• [Provided data]
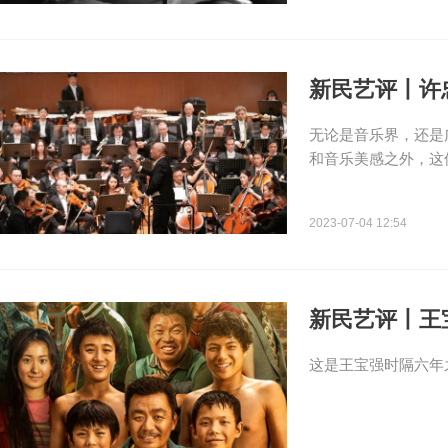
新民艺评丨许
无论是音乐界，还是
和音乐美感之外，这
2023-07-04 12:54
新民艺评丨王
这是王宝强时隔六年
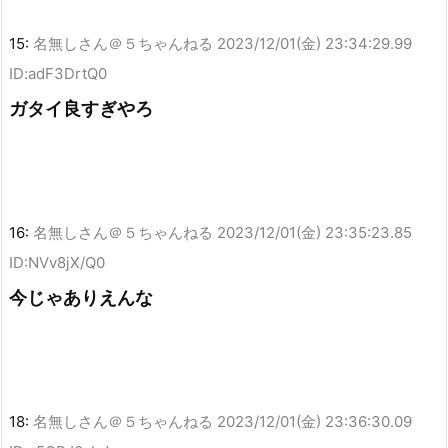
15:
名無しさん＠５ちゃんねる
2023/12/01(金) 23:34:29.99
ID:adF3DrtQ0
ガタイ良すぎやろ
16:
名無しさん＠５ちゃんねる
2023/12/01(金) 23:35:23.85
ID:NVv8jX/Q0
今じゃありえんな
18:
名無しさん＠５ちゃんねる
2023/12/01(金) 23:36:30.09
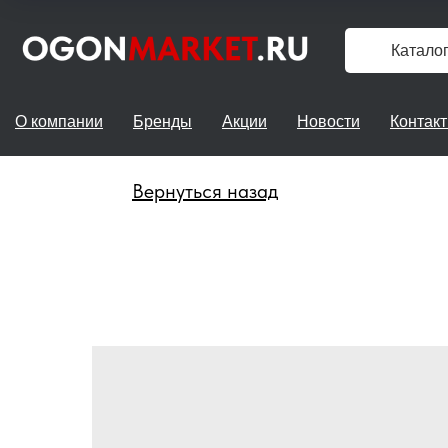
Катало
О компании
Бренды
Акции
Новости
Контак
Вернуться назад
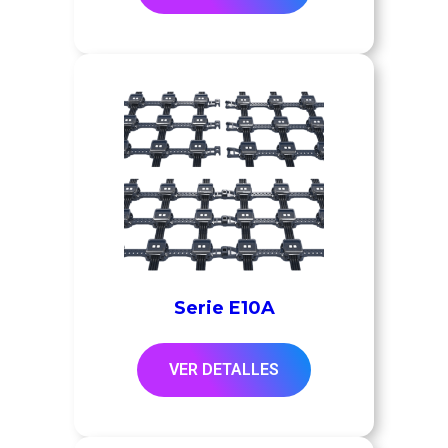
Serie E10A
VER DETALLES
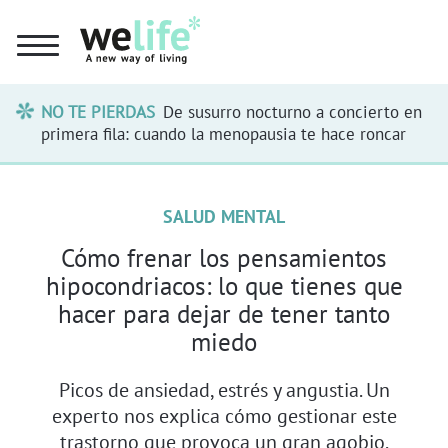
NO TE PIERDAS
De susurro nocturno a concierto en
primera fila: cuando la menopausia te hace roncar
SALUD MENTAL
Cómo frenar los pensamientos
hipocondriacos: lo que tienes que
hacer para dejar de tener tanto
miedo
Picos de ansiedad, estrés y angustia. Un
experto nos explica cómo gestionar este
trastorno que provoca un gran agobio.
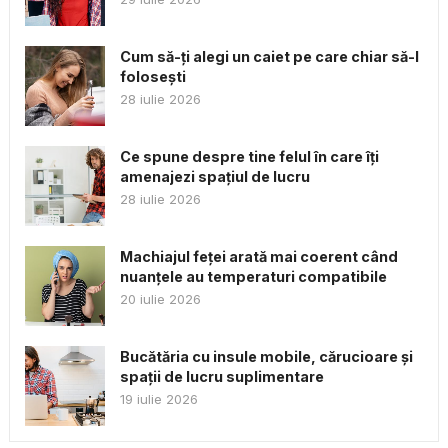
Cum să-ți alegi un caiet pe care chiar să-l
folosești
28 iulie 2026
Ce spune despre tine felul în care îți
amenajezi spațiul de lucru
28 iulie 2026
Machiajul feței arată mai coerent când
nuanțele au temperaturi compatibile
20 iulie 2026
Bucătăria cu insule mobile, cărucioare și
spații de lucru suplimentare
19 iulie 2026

• [Task to carry out]
Number of lines holding "care" in the listing above: work it out and give that number alone.

• [Written answer]
2